= Stated goal =
Please copy the records below line for line, leaving every entry unchanged.

= Stored rows =
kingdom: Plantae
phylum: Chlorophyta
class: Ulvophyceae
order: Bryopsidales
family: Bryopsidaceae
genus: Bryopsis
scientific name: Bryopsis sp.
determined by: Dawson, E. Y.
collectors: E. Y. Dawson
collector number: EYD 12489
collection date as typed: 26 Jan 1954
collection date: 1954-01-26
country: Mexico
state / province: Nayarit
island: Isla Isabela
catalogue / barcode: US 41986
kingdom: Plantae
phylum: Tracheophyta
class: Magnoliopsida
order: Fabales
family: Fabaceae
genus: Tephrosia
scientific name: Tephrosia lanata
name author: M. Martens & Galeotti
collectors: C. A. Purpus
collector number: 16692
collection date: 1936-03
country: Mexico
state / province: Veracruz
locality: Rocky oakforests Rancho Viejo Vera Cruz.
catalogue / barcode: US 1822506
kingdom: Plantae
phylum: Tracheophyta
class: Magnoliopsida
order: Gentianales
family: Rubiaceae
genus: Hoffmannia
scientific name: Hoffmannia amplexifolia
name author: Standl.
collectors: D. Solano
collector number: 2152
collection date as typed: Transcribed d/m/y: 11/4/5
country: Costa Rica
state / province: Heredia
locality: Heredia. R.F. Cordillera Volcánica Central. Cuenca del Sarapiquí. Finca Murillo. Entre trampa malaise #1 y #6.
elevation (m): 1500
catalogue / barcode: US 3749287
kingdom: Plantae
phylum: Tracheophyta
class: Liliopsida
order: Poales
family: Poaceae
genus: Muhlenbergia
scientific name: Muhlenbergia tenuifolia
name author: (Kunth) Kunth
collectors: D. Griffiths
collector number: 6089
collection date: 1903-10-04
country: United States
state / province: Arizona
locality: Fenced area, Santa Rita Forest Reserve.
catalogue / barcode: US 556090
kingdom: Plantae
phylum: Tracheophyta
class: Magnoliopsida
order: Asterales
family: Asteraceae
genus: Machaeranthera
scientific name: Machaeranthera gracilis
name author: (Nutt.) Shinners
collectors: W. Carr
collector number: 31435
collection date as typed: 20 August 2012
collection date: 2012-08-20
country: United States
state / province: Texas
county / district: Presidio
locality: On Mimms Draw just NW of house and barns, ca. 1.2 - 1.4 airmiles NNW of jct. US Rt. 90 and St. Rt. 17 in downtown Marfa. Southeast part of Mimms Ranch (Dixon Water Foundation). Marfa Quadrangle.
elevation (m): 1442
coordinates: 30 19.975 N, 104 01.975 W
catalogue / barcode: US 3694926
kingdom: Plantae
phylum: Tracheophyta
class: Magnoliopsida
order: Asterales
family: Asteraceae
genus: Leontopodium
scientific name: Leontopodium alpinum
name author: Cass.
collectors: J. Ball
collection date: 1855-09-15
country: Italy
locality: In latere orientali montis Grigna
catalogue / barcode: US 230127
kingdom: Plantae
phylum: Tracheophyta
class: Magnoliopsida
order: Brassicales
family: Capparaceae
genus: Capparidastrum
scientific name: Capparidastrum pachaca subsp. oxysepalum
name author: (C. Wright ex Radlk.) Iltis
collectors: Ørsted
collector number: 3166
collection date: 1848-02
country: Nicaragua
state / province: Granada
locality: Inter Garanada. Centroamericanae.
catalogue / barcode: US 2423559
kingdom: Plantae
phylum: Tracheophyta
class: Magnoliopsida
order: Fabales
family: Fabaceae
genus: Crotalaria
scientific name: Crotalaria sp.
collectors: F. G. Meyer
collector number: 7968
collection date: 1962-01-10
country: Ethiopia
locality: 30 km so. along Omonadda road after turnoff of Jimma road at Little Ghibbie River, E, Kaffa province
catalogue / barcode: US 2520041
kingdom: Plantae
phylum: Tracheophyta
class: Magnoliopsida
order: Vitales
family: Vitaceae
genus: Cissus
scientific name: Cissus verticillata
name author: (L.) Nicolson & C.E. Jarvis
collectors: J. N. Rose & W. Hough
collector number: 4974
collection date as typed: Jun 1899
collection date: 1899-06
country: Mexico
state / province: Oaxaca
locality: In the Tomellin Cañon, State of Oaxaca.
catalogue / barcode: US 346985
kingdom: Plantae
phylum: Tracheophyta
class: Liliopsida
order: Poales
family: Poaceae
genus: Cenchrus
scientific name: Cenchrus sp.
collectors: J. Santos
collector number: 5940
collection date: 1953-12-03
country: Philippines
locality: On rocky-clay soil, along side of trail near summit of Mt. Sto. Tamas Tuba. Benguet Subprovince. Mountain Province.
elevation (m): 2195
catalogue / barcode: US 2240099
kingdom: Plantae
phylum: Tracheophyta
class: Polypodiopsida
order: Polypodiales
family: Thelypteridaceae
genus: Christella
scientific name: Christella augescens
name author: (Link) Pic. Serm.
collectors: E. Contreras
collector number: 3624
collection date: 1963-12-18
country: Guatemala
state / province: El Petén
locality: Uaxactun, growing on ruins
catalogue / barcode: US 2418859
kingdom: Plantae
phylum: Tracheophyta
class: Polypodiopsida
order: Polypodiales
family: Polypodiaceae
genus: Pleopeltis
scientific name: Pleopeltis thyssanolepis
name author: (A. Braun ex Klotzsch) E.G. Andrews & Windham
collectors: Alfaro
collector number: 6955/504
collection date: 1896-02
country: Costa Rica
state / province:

= Answer to the problem =
kingdom: Plantae
phylum: Chlorophyta
class: Ulvophyceae
order: Bryopsidales
family: Bryopsidaceae
genus: Bryopsis
scientific name: Bryopsis sp.
determined by: Dawson, E. Y.
collectors: E. Y. Dawson
collector number: EYD 12489
collection date as typed: 26 Jan 1954
collection date: 1954-01-26
country: Mexico
state / province: Nayarit
island: Isla Isabela
catalogue / barcode: US 41986
kingdom: Plantae
phylum: Tracheophyta
class: Magnoliopsida
order: Fabales
family: Fabaceae
genus: Tephrosia
scientific name: Tephrosia lanata
name author: M. Martens & Galeotti
collectors: C. A. Purpus
collector number: 16692
collection date: 1936-03
country: Mexico
state / province: Veracruz
locality: Rocky oakforests Rancho Viejo Vera Cruz.
catalogue / barcode: US 1822506
kingdom: Plantae
phylum: Tracheophyta
class: Magnoliopsida
order: Gentianales
family: Rubiaceae
genus: Hoffmannia
scientific name: Hoffmannia amplexifolia
name author: Standl.
collectors: D. Solano
collector number: 2152
collection date as typed: Transcribed d/m/y: 11/4/5
country: Costa Rica
state / province: Heredia
locality: Heredia. R.F. Cordillera Volcánica Central. Cuenca del Sarapiquí. Finca Murillo. Entre trampa malaise #1 y #6.
elevation (m): 1500
catalogue / barcode: US 3749287
kingdom: Plantae
phylum: Tracheophyta
class: Liliopsida
order: Poales
family: Poaceae
genus: Muhlenbergia
scientific name: Muhlenbergia tenuifolia
name author: (Kunth) Kunth
collectors: D. Griffiths
collector number: 6089
collection date: 1903-10-04
country: United States
state / province: Arizona
locality: Fenced area, Santa Rita Forest Reserve.
catalogue / barcode: US 556090
kingdom: Plantae
phylum: Tracheophyta
class: Magnoliopsida
order: Asterales
family: Asteraceae
genus: Machaeranthera
scientific name: Machaeranthera gracilis
name author: (Nutt.) Shinners
collectors: W. Carr
collector number: 31435
collection date as typed: 20 August 2012
collection date: 2012-08-20
country: United States
state / province: Texas
county / district: Presidio
locality: On Mimms Draw just NW of house and barns, ca. 1.2 - 1.4 airmiles NNW of jct. US Rt. 90 and St. Rt. 17 in downtown Marfa. Southeast part of Mimms Ranch (Dixon Water Foundation). Marfa Quadrangle.
elevation (m): 1442
coordinates: 30 19.975 N, 104 01.975 W
catalogue / barcode: US 3694926
kingdom: Plantae
phylum: Tracheophyta
class: Magnoliopsida
order: Asterales
family: Asteraceae
genus: Leontopodium
scientific name: Leontopodium alpinum
name author: Cass.
collectors: J. Ball
collection date: 1855-09-15
country: Italy
locality: In latere orientali montis Grigna
catalogue / barcode: US 230127
kingdom: Plantae
phylum: Tracheophyta
class: Magnoliopsida
order: Brassicales
family: Capparaceae
genus: Capparidastrum
scientific name: Capparidastrum pachaca subsp. oxysepalum
name author: (C. Wright ex Radlk.) Iltis
collectors: Ørsted
collector number: 3166
collection date: 1848-02
country: Nicaragua
state / province: Granada
locality: Inter Garanada. Centroamericanae.
catalogue / barcode: US 2423559
kingdom: Plantae
phylum: Tracheophyta
class: Magnoliopsida
order: Fabales
family: Fabaceae
genus: Crotalaria
scientific name: Crotalaria sp.
collectors: F. G. Meyer
collector number: 7968
collection date: 1962-01-10
country: Ethiopia
locality: 30 km so. along Omonadda road after turnoff of Jimma road at Little Ghibbie River, E, Kaffa province
catalogue / barcode: US 2520041
kingdom: Plantae
phylum: Tracheophyta
class: Magnoliopsida
order: Vitales
family: Vitaceae
genus: Cissus
scientific name: Cissus verticillata
name author: (L.) Nicolson & C.E. Jarvis
collectors: J. N. Rose & W. Hough
collector number: 4974
collection date as typed: Jun 1899
collection date: 1899-06
country: Mexico
state / province: Oaxaca
locality: In the Tomellin Cañon, State of Oaxaca.
catalogue / barcode: US 346985
kingdom: Plantae
phylum: Tracheophyta
class: Liliopsida
order: Poales
family: Poaceae
genus: Cenchrus
scientific name: Cenchrus sp.
collectors: J. Santos
collector number: 5940
collection date: 1953-12-03
country: Philippines
locality: On rocky-clay soil, along side of trail near summit of Mt. Sto. Tamas Tuba. Benguet Subprovince. Mountain Province.
elevation (m): 2195
catalogue / barcode: US 2240099
kingdom: Plantae
phylum: Tracheophyta
class: Polypodiopsida
order: Polypodiales
family: Thelypteridaceae
genus: Christella
scientific name: Christella augescens
name author: (Link) Pic. Serm.
collectors: E. Contreras
collector number: 3624
collection date: 1963-12-18
country: Guatemala
state / province: El Petén
locality: Uaxactun, growing on ruins
catalogue / barcode: US 2418859
kingdom: Plantae
phylum: Tracheophyta
class: Polypodiopsida
order: Polypodiales
family: Polypodiaceae
genus: Pleopeltis
scientific name: Pleopeltis thyssanolepis
name author: (A. Braun ex Klotzsch) E.G. Andrews & Windham
collectors: Alfaro
collector number: 6955/504
collection date: 1896-02
country: Costa Rica
state / province:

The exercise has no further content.